TO DO ->
After finding the line with "700 CL-X Sport 2022-2024" in the data below, set down exactly each line through the one with "Energiezuinige", inclusive, and stop there.

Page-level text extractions

....

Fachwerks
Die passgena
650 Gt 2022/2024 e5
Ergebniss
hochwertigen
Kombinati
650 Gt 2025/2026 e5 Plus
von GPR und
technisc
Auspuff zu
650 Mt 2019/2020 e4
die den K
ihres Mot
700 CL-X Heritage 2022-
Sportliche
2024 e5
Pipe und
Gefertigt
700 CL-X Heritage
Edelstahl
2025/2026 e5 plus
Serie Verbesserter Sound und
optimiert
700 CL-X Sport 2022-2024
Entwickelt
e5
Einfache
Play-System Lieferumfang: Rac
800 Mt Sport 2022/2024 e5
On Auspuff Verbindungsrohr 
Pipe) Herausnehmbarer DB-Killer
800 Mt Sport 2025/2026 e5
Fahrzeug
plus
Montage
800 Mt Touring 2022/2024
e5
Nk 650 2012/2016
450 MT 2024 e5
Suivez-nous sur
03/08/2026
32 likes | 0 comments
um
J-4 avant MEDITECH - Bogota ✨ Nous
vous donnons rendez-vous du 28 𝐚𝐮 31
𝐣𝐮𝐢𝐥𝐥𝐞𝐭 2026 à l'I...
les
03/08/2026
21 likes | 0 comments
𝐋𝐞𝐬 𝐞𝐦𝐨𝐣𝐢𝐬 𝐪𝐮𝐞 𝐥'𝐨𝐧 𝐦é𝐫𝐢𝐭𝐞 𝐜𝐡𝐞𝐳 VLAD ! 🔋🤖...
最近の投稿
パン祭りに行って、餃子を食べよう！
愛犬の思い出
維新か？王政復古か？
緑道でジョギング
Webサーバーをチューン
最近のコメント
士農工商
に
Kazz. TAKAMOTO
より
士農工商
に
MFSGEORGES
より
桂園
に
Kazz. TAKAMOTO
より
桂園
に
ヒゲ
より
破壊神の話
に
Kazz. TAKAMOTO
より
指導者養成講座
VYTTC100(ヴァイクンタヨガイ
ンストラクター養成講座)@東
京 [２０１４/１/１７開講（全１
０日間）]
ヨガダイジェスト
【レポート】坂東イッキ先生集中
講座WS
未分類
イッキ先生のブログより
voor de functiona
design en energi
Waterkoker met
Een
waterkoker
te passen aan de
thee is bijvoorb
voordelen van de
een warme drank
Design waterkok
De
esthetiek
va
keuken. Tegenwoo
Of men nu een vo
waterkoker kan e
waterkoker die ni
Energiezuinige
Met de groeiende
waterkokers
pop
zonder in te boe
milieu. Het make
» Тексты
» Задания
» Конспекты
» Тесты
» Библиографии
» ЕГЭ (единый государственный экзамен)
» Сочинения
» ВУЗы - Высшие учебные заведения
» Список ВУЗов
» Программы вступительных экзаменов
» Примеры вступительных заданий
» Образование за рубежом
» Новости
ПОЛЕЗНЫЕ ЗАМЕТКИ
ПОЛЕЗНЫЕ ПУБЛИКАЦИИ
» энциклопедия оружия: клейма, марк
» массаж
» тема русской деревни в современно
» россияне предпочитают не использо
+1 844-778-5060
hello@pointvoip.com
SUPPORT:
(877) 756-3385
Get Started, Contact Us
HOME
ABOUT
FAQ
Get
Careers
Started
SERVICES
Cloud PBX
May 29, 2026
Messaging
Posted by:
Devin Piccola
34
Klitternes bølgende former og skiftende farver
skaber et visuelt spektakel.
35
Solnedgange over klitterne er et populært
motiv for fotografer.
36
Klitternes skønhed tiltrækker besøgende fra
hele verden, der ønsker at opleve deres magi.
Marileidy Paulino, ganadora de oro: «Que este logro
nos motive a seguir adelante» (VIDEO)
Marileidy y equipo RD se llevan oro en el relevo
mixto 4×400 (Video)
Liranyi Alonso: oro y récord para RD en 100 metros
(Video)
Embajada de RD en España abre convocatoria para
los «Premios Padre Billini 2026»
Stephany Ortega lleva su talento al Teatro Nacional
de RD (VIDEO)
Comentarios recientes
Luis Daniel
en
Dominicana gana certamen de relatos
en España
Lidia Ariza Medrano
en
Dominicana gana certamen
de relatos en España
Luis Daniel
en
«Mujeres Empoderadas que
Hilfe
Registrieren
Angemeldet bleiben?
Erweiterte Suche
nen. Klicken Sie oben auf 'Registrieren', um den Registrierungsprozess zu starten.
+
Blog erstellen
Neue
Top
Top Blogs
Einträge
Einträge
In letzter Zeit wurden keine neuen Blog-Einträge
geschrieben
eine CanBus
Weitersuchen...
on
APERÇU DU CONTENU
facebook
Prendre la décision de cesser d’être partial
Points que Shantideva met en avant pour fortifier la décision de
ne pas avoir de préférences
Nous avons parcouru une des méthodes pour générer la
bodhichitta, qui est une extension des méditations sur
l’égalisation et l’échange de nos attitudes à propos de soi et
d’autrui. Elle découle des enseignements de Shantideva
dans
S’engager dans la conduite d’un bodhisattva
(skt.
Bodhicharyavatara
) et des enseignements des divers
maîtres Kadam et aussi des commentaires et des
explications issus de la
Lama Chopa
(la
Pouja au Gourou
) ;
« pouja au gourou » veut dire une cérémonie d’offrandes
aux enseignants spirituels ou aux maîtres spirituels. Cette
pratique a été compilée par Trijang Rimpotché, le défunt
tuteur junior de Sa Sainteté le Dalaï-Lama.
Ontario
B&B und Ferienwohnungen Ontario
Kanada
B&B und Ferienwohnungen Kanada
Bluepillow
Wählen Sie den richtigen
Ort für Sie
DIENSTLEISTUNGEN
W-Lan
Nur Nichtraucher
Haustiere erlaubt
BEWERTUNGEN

....

ANSWER TO THE EXERCISE ->
700 CL-X Sport 2022-2024
Entwickelt
e5
Einfache
Play-System Lieferumfang: Rac
800 Mt Sport 2022/2024 e5
On Auspuff Verbindungsrohr 
Pipe) Herausnehmbarer DB-Killer
800 Mt Sport 2025/2026 e5
Fahrzeug
plus
Montage
800 Mt Touring 2022/2024
e5
Nk 650 2012/2016
450 MT 2024 e5
Suivez-nous sur
03/08/2026
32 likes | 0 comments
um
J-4 avant MEDITECH - Bogota ✨ Nous
vous donnons rendez-vous du 28 𝐚𝐮 31
𝐣𝐮𝐢𝐥𝐥𝐞𝐭 2026 à l'I...
les
03/08/2026
21 likes | 0 comments
𝐋𝐞𝐬 𝐞𝐦𝐨𝐣𝐢𝐬 𝐪𝐮𝐞 𝐥'𝐨𝐧 𝐦é𝐫𝐢𝐭𝐞 𝐜𝐡𝐞𝐳 VLAD ! 🔋🤖...
最近の投稿
パン祭りに行って、餃子を食べよう！
愛犬の思い出
維新か？王政復古か？
緑道でジョギング
Webサーバーをチューン
最近のコメント
士農工商
に
Kazz. TAKAMOTO
より
士農工商
に
MFSGEORGES
より
桂園
に
Kazz. TAKAMOTO
より
桂園
に
ヒゲ
より
破壊神の話
に
Kazz. TAKAMOTO
より
指導者養成講座
VYTTC100(ヴァイクンタヨガイ
ンストラクター養成講座)@東
京 [２０１４/１/１７開講（全１
０日間）]
ヨガダイジェスト
【レポート】坂東イッキ先生集中
講座WS
未分類
イッキ先生のブログより
voor de functiona
design en energi
Waterkoker met
Een
waterkoker
te passen aan de
thee is bijvoorb
voordelen van de
een warme drank
Design waterkok
De
esthetiek
va
keuken. Tegenwoo
Of men nu een vo
waterkoker kan e
waterkoker die ni
Energiezuinige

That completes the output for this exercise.